Ticker

11/recent/ticker-posts

Download Now

Best Perfume Holder 2021


Best Perfume Holder 2021





Perfume Holder
Perfume Holder




Perfume Holder Perfume odor produced by the vital oils of plants and from synthetic aromatics. The burning of incense which followed the religious rites of ancient China, Palestine, and Egypt led progressively to the personal use of perfume. After 1500 scents became fashionable. Each wealthy family had a still room where cologne was ready by the women. From The New Columbia Encyclopedia, 1975. It's nearly a given which from the beginnings of the production of glass and items made from glass, containers to contain perfumes were produced by these early temptations of the glass firms familiar to us today. Perfumers had to have containers to hold their own merchandise and wherein to sell them.

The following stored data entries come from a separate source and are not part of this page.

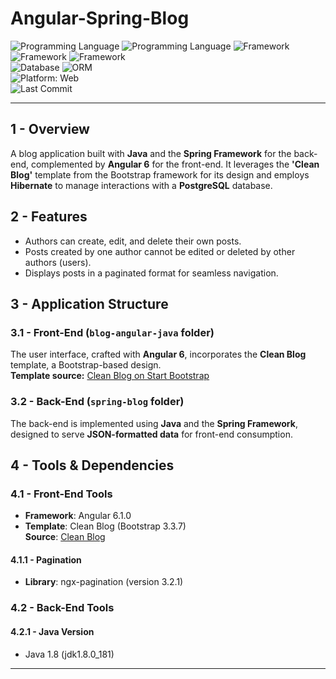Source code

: 
# Angular-Spring-Blog  
![Programming Language](https://img.shields.io/badge/JavaScript-yellow?logo=javascript&logoColor=white) ![Programming Language](https://img.shields.io/badge/Java-red?style=flat&logo=openjdk&logoColor=white)
![Framework](https://img.shields.io/badge/Angular-red?style=flat&logo=angular&logoColor=white) ![Framework](https://img.shields.io/badge/Spring%20Framework-green?style=flat&logo=spring&logoColor=white)  ![Framework](https://img.shields.io/badge/Bootstrap-purple?style=flat&logo=bootstrap&logoColor=white)      
![Database](https://img.shields.io/badge/PostgreSQL-darkblue?logo=postgresql&logoColor=white) ![ORM](https://img.shields.io/badge/Hibernate-beige?logo=hibernate&logoColor=white)  
![Platform: Web](https://img.shields.io/badge/Platform-Web-blue?logo=google-chrome)  
![Last Commit](https://img.shields.io/github/last-commit/ander1code/angular-spring-blog?color=yellow&logo=github) 

---

## 1 - Overview
A blog application built with **Java** and the **Spring Framework** for the back-end, complemented by **Angular 6** for the front-end. It leverages the **'Clean Blog'** template from the Bootstrap framework for its design and employs **Hibernate** to manage interactions with a **PostgreSQL** database.

## 2 - Features
- Authors can create, edit, and delete their own posts.
- Posts created by one author cannot be edited or deleted by other authors (users).
- Displays posts in a paginated format for seamless navigation.

## 3 - Application Structure

### 3.1 - Front-End (`blog-angular-java` folder)
The user interface, crafted with **Angular 6**, incorporates the **Clean Blog** template, a Bootstrap-based design.  
**Template source:** [Clean Blog on Start Bootstrap](https://startbootstrap.com/template-overviews/clean-blog/)

### 3.2 - Back-End (`spring-blog` folder)
The back-end is implemented using **Java** and the **Spring Framework**, designed to serve **JSON-formatted data** for front-end consumption.

## 4 - Tools & Dependencies

### 4.1 - Front-End Tools
- **Framework**: Angular 6.1.0  
- **Template**: Clean Blog (Bootstrap 3.3.7)  
  **Source**: [Clean Blog](https://startbootstrap.com/template-overviews/clean-blog)

#### 4.1.1 - Pagination
- **Library**: ngx-pagination (version 3.2.1)

### 4.2 - Back-End Tools

#### 4.2.1 - Java Version
- Java 1.8 (jdk1.8.0_181)

---

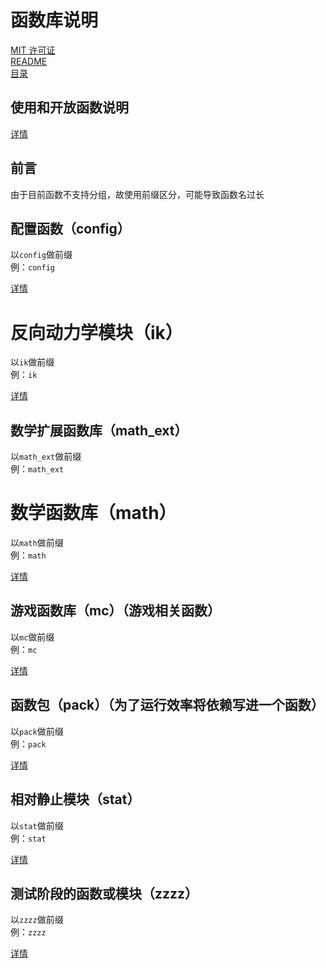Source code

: # 函数库说明
[MIT 许可证](./LICENSE)  
[README](./README.md)  
[目录](./_目录.md)

## 使用和开放函数说明
[详情](./_使用和开放函数说明.md)

## 前言
由于目前函数不支持分组，故使用前缀区分，可能导致函数名过长  

## 配置函数（config）
以`config`做前缀  
例：`config`

[详情](./config__README.md)

# 反向动力学模块（ik）
以`ik`做前缀  
例：`ik`

[详情](./ik__README.md)

## 数学扩展函数库（math_ext）
以`math_ext`做前缀  
例：`math_ext`
# 数学函数库（math）
以`math`做前缀  
例：`math`

[详情](./math__README.md)

## 游戏函数库（mc）（游戏相关函数）
以`mc`做前缀  
例：`mc`

[详情](./mc__README.md)

## 函数包（pack）（为了运行效率将依赖写进一个函数）
以`pack`做前缀  
例：`pack`

[详情](./pack__README.md)

## 相对静止模块（stat）
以`stat`做前缀  
例：`stat`

[详情](./stat__README.md)

## 测试阶段的函数或模块（zzzz）
以`zzzz`做前缀  
例：`zzzz`

[详情](./zzzz__README.md)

Good perfumes have never been cheap and the end-users, of time periods, would have desired decorative bottles to hold the scents. Accordingly, from the start of the glass business, a lot of the better glass homes included in their product lines, cologne bottles. The Cambridge Glass Company was no exception since it generated numerous perfume bottles in assorted sizes, colors, and shapes. This article will have to check out the background of cologne or cologne bottles and cologne atomizer bottles produced by Cambridge and sold below their label or sold in large quantities to other companies who added atomizers and sold the things under their label.

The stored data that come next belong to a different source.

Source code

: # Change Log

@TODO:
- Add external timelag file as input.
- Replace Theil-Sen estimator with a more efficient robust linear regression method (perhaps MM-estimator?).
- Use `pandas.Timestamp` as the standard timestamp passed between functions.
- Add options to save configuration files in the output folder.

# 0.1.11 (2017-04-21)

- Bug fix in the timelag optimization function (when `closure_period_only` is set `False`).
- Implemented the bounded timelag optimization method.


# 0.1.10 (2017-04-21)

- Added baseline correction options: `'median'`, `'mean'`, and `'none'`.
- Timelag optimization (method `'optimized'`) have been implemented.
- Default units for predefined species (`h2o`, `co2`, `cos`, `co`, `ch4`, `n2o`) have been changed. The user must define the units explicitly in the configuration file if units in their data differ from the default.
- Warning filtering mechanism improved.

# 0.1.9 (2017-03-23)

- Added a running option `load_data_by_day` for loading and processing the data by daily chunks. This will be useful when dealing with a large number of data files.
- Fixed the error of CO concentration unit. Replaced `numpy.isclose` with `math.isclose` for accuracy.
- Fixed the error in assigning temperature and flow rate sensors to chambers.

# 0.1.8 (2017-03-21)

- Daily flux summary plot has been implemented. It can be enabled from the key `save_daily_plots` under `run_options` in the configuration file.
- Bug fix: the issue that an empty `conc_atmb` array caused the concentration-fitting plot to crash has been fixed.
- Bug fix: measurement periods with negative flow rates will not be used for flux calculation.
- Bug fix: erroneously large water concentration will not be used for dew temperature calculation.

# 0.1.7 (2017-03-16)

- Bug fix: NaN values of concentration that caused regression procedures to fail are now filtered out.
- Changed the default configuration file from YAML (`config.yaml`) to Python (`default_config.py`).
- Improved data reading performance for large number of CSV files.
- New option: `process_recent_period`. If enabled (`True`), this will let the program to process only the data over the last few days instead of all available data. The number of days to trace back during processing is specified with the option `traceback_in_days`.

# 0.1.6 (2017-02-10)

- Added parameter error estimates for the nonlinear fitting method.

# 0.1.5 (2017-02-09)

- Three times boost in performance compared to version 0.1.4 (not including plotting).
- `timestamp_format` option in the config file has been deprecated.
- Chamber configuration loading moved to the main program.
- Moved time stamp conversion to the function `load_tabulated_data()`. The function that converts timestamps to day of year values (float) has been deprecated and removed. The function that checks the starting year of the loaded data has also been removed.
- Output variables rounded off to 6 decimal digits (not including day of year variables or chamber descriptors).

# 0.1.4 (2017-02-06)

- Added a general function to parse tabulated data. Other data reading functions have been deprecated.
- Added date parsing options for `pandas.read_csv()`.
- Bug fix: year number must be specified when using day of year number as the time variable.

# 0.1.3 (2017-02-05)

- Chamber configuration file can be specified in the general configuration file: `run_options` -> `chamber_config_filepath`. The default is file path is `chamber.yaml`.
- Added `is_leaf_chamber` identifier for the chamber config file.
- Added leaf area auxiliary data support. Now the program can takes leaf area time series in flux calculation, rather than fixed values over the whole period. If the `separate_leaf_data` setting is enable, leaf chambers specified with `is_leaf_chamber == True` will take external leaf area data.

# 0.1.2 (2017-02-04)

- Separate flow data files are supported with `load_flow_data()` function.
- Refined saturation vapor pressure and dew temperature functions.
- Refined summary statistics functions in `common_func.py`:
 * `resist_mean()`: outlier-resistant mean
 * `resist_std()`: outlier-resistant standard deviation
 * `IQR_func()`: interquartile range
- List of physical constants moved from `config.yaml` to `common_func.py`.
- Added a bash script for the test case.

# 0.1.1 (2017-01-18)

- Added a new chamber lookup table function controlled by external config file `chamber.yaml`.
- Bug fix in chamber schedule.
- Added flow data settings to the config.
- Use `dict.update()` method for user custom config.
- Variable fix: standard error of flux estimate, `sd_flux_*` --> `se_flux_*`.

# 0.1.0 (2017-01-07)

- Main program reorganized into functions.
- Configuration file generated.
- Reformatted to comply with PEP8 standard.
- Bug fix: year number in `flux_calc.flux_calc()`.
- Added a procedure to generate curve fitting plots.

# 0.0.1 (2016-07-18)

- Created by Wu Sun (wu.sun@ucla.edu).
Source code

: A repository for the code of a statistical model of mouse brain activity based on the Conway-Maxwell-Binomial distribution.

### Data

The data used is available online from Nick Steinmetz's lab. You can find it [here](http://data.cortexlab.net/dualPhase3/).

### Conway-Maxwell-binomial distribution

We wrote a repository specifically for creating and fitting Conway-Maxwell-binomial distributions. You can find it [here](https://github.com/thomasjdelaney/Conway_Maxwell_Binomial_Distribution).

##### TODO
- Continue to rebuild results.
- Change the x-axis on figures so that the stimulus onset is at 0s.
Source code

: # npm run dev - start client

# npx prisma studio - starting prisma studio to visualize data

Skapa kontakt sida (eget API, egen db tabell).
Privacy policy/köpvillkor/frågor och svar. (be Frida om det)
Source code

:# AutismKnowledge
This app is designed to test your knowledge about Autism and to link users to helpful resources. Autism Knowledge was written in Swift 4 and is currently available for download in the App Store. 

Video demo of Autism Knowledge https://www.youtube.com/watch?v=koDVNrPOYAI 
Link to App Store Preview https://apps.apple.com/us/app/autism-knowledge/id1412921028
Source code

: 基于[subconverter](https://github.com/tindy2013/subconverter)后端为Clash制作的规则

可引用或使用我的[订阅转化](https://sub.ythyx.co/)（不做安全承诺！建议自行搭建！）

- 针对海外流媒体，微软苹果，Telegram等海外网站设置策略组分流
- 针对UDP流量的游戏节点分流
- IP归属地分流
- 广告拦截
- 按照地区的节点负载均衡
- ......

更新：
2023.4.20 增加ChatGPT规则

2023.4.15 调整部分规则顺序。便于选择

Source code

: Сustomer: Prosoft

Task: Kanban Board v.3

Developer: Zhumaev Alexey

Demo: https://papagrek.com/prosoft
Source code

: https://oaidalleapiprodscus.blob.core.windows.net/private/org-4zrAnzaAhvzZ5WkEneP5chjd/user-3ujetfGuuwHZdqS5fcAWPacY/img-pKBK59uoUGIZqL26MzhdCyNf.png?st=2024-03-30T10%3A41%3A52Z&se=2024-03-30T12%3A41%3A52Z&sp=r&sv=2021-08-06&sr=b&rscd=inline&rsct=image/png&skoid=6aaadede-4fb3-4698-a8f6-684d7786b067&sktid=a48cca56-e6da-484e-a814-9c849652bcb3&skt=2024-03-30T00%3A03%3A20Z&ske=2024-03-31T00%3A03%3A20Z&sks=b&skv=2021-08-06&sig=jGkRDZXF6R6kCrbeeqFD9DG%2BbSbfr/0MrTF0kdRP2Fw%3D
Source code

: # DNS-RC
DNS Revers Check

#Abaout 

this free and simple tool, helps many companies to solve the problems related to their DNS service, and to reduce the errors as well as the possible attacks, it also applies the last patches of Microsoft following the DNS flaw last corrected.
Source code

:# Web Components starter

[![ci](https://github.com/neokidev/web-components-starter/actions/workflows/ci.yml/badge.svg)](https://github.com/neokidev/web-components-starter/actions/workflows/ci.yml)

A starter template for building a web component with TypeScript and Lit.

These perfume containers frequently stay quite recognizable since being made from the Cambridge Glass Co. Due to their color, shape, and decoration. The first illustration of a Cambridge scent container appeared within a catalog published around 1916 as part of a line titled in the catalog as No. 2590 Design Plain - Printed and Iron Mold Blown Ware. The item itself was captioned 3 oz. Cologne, G. S. It had been a plain short cylindrical bottle with a ground stopper and, if found today, will be extremely difficult, if not impossible to identify since having been made by Cambridge. Among the things shown with this line was a Tall Decanter or Cologne.





This could be viewed in a Carnival finish in the photo at the left. Similarly a 6 oz. Tall Cologne Bottle and Stopper are shown as a part of the No. 2699 or Buzz Saw Design. Among the items making up the No. 2351 Design, a heavy pressed line, was a rectangular-shaped perfume bottle and stopper offered within 8 and 12 oz. On a page titled Glass Containers from the same 1916 catalog are two jugs, each available within 2 and 4-ounce sizes. Bearing the catalog nos. 2669, 2675, 2667, and 2668 were simply called jugs, but most definitely might have been utilized as containers for perfume or other scents. 2669 and 2675 have only one handle and are illustrated here.